Domain Adaptation of Multilingual Sentence Embeddings for Cross-lingual News Recommendation
The paper presents a focused investigation into the challenges of recommending multilingual news articles using neural news recommender systems (NNRs) enhanced with multilingual sentence embeddings (SEs). The authors highlight two main challenges: the performance degradation in zero-shot cross-lingual transfer (ZS-XLT) scenarios and the computational infeasibility of fine-tuning backbone LLMs (LMs) in low-data environments such as few-shot recommendation and cold-start setups.
Contributions
The key contributions of the paper include the development of a news-adapted sentence encoder (NaSE) derived from a pretrained massively multilingual SE, and the construction of two multilingual news-specific corpora: PolyNews and PolyNewsParallel. The authors propose a simplified, yet robust, baseline for news recommendation utilizing frozen NaSE embeddings combined with late click-behavior fusion.
Methodology
News-Adapted Sentence Encoder (NaSE)
The authors initiate NaSE from a general-purpose multilingual SE, LaBSE, and specialize it using denoising autoencoding (DAE) and machine translation (MT) objectives on the PolyNews and PolyNewsParallel corpora. Four distinct training strategies for NaSE are explored: DAE, MT, a combined DAE+MT, and sequential DAE followed by MT (NaSE\textsubscript{SEQ}).
Training Data and Process
PolyNews consists of approximately 3.9 million multilingual news texts across 77 languages. PolyNewsParallel, on the other hand, contains around 5.4 million news translations across 833 language pairs. The training data distribution is adjusted for language resource levels to ensure balanced learning. The NaSE variants are trained for 50,000 steps with a learning rate of 3e-5 using AdamW optimizer, with validation setup based on cross-lingual news recommendation tasks leveraging the xMIND dataset, which translates English MIND into 14 languages.
Evaluation
Neural News Recommenders (NNRs)
Seven diverse NNR architectures are evaluated:
- NAML
- MINS
- CAUM
- MANNeR
- LFRec-CE
- LFRec-SCL
- CAT (text-agnostic as baseline)
Results
The evaluation on the small variants of MIND and xMIND reveals that while SE-based NNRs outperform text-agnostic baselines, integrating NaSE as the NE results in superior performance over fine-tuned LaBSE and non-specialized multilingual LMs, especially when the NE remains frozen.

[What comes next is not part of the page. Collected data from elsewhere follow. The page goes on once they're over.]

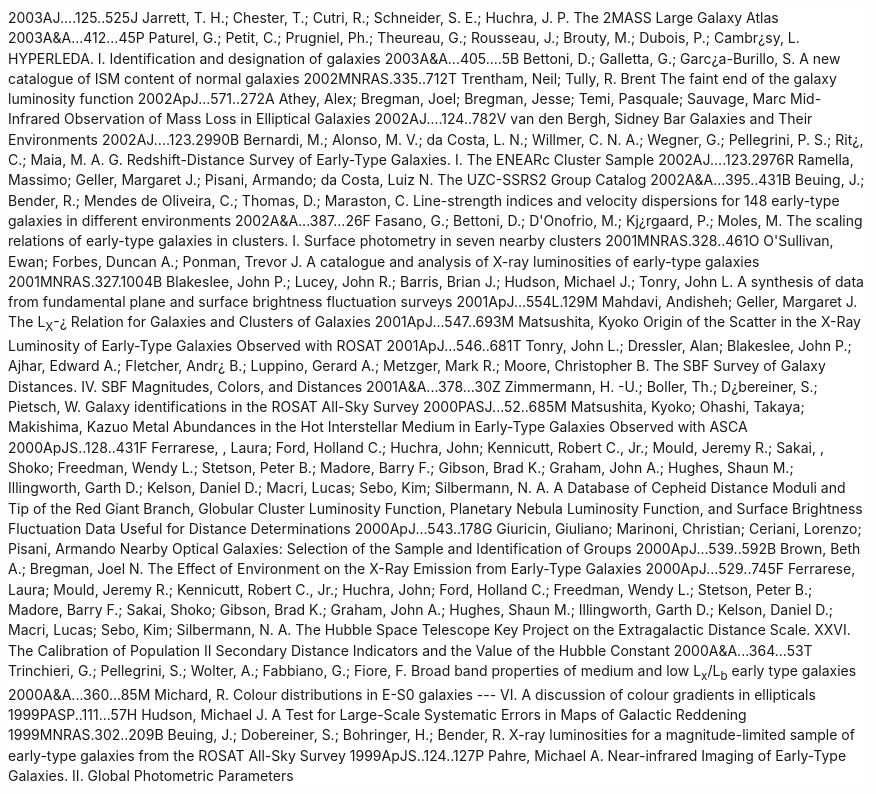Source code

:  2003AJ....125..525J  Jarrett, T. H.; Chester, T.; Cutri, R.; Schneider, S. E.; Huchra, J. P. The 2MASS Large Galaxy Atlas
 2003A&A...412...45P  Paturel, G.; Petit, C.; Prugniel, Ph.; Theureau, G.; Rousseau, J.; Brouty, M.; Dubois, P.; Cambr¿sy, L. HYPERLEDA.  I. Identification and designation of galaxies
 2003A&A...405....5B  Bettoni, D.; Galletta, G.; Garc¿a-Burillo, S.            A new catalogue of ISM content of normal galaxies
 2002MNRAS.335..712T  Trentham, Neil; Tully, R. Brent                          The faint end of the galaxy luminosity function
 2002ApJ...571..272A  Athey, Alex; Bregman, Joel; Bregman, Jesse; Temi, Pasquale; Sauvage, Marc Mid-Infrared Observation of Mass Loss in Elliptical Galaxies
 2002AJ....124..782V  van den Bergh, Sidney                                    Bar Galaxies and Their Environments
 2002AJ....123.2990B  Bernardi, M.; Alonso, M. V.; da Costa, L. N.; Willmer, C. N. A.; Wegner, G.; Pellegrini, P. S.; Rit¿, C.; Maia, M. A. G. Redshift-Distance Survey of Early-Type Galaxies. I. The ENEARc Cluster Sample
 2002AJ....123.2976R  Ramella, Massimo; Geller, Margaret J.; Pisani, Armando; da Costa, Luiz N. The UZC-SSRS2 Group Catalog
 2002A&A...395..431B  Beuing, J.; Bender, R.; Mendes de Oliveira, C.; Thomas, D.; Maraston, C. Line-strength indices and velocity dispersions for 148 early-type galaxies in different environments
 2002A&A...387...26F  Fasano, G.; Bettoni, D.; D'Onofrio, M.; Kj¿rgaard, P.; Moles, M. The scaling relations of early-type galaxies in clusters. I. Surface photometry in seven nearby clusters
 2001MNRAS.328..461O  O'Sullivan, Ewan; Forbes, Duncan A.; Ponman, Trevor J.   A catalogue and analysis of X-ray luminosities of early-type galaxies
 2001MNRAS.327.1004B  Blakeslee, John P.; Lucey, John R.; Barris, Brian J.; Hudson, Michael J.; Tonry, John L. A synthesis of data from fundamental plane and surface brightness fluctuation surveys
 2001ApJ...554L.129M  Mahdavi, Andisheh; Geller, Margaret J.                   The L<SUB>X</SUB>-¿ Relation for Galaxies and Clusters of Galaxies
 2001ApJ...547..693M  Matsushita, Kyoko                                        Origin of the Scatter in the X-Ray Luminosity of Early-Type Galaxies Observed with ROSAT
 2001ApJ...546..681T  Tonry, John L.; Dressler, Alan; Blakeslee, John P.; Ajhar, Edward A.; Fletcher, Andr¿ B.; Luppino, Gerard A.; Metzger, Mark R.; Moore, Christopher B. The SBF Survey of Galaxy Distances. IV. SBF Magnitudes, Colors, and Distances
 2001A&A...378...30Z  Zimmermann, H. -U.; Boller, Th.; D¿bereiner, S.; Pietsch, W. Galaxy identifications in the ROSAT All-Sky Survey
 2000PASJ...52..685M  Matsushita, Kyoko; Ohashi, Takaya; Makishima, Kazuo      Metal Abundances in the Hot Interstellar Medium in Early-Type Galaxies Observed with ASCA
 2000ApJS..128..431F  Ferrarese, , Laura; Ford, Holland C.; Huchra, John; Kennicutt, Robert C., Jr.; Mould, Jeremy R.; Sakai, , Shoko; Freedman, Wendy L.; Stetson, Peter B.; Madore, Barry F.; Gibson, Brad K.; Graham, John A.; Hughes, Shaun M.; Illingworth, Garth D.; Kelson, Daniel D.; Macri, Lucas; Sebo, Kim; Silbermann, N. A. A Database of Cepheid Distance Moduli and Tip of the Red Giant Branch, Globular Cluster Luminosity Function, Planetary Nebula Luminosity Function, and Surface Brightness Fluctuation Data Useful for Distance Determinations
 2000ApJ...543..178G  Giuricin, Giuliano; Marinoni, Christian; Ceriani, Lorenzo; Pisani, Armando Nearby Optical Galaxies: Selection of the Sample and Identification of Groups
 2000ApJ...539..592B  Brown, Beth A.; Bregman, Joel N.                         The Effect of Environment on the X-Ray Emission from Early-Type Galaxies
 2000ApJ...529..745F  Ferrarese, Laura; Mould, Jeremy R.; Kennicutt, Robert C., Jr.; Huchra, John; Ford, Holland C.; Freedman, Wendy L.; Stetson, Peter B.; Madore, Barry F.; Sakai, Shoko; Gibson, Brad K.; Graham, John A.; Hughes, Shaun M.; Illingworth, Garth D.; Kelson, Daniel D.; Macri, Lucas; Sebo, Kim; Silbermann, N. A. The Hubble Space Telescope Key Project on the Extragalactic Distance Scale. XXVI. The Calibration of Population II Secondary Distance Indicators and the Value of the Hubble Constant
 2000A&A...364...53T  Trinchieri, G.; Pellegrini, S.; Wolter, A.; Fabbiano, G.; Fiore, F. Broad band properties of medium and low L<SUB>x</SUB>/L<SUB>b</SUB> early type galaxies
 2000A&A...360...85M  Michard, R.                                              Colour distributions in E-S0 galaxies --- VI. A discussion of colour gradients in ellipticals
 1999PASP..111...57H  Hudson, Michael J.                                       A Test for Large-Scale Systematic Errors in Maps of Galactic Reddening
 1999MNRAS.302..209B  Beuing, J.; Dobereiner, S.; Bohringer, H.; Bender, R.    X-ray luminosities for a magnitude-limited sample of early-type galaxies from the ROSAT All-Sky Survey
 1999ApJS..124..127P  Pahre, Michael A.                                        Near-infrared Imaging of Early-Type Galaxies. II. Global Photometric Parameters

Key numerical results include:
- NaSE achieves an nDCG@10 of 39.01% in English and 38.23% averaged across 14 xMIND languages in frozen NE configurations, illustrating the efficacy of news-specific domain adaptation.
- NaSE consistently shows reduced performance losses in ZS-XLT scenarios compared to LaBSE, with relative improvements in ranking metrics such as MRR and nDCG@10.
The detailed assessment of few-shot learning scenarios (10, 50, and 100 shots) further underscores NaSE's robustness, where it consistently outperforms LaBSE, especially in extreme low-data setups.
Implications and Future Directions
Practically, this research highlights the feasibility of using robust domain-adapted SEs without extensive and computationally expensive fine-tuning. Theoretically, it opens new avenues for leveraging pretrained multilingual models for domain-specific tasks through task-agnostic adaptation strategies.
Future research may explore expanding NaSE's language coverage and enhancing the domain adaptation process using larger and more diverse news corpora. Investigating the integration of external user behavior or contextual signals could also further improve the accuracy and relevance of multilingual news recommendations.
The findings set a precedent for next-generation multilingual news recommenders, emphasizing efficiency and cross-lingual capability critical for real-world applications where resource constraints and language diversity pose significant challenges.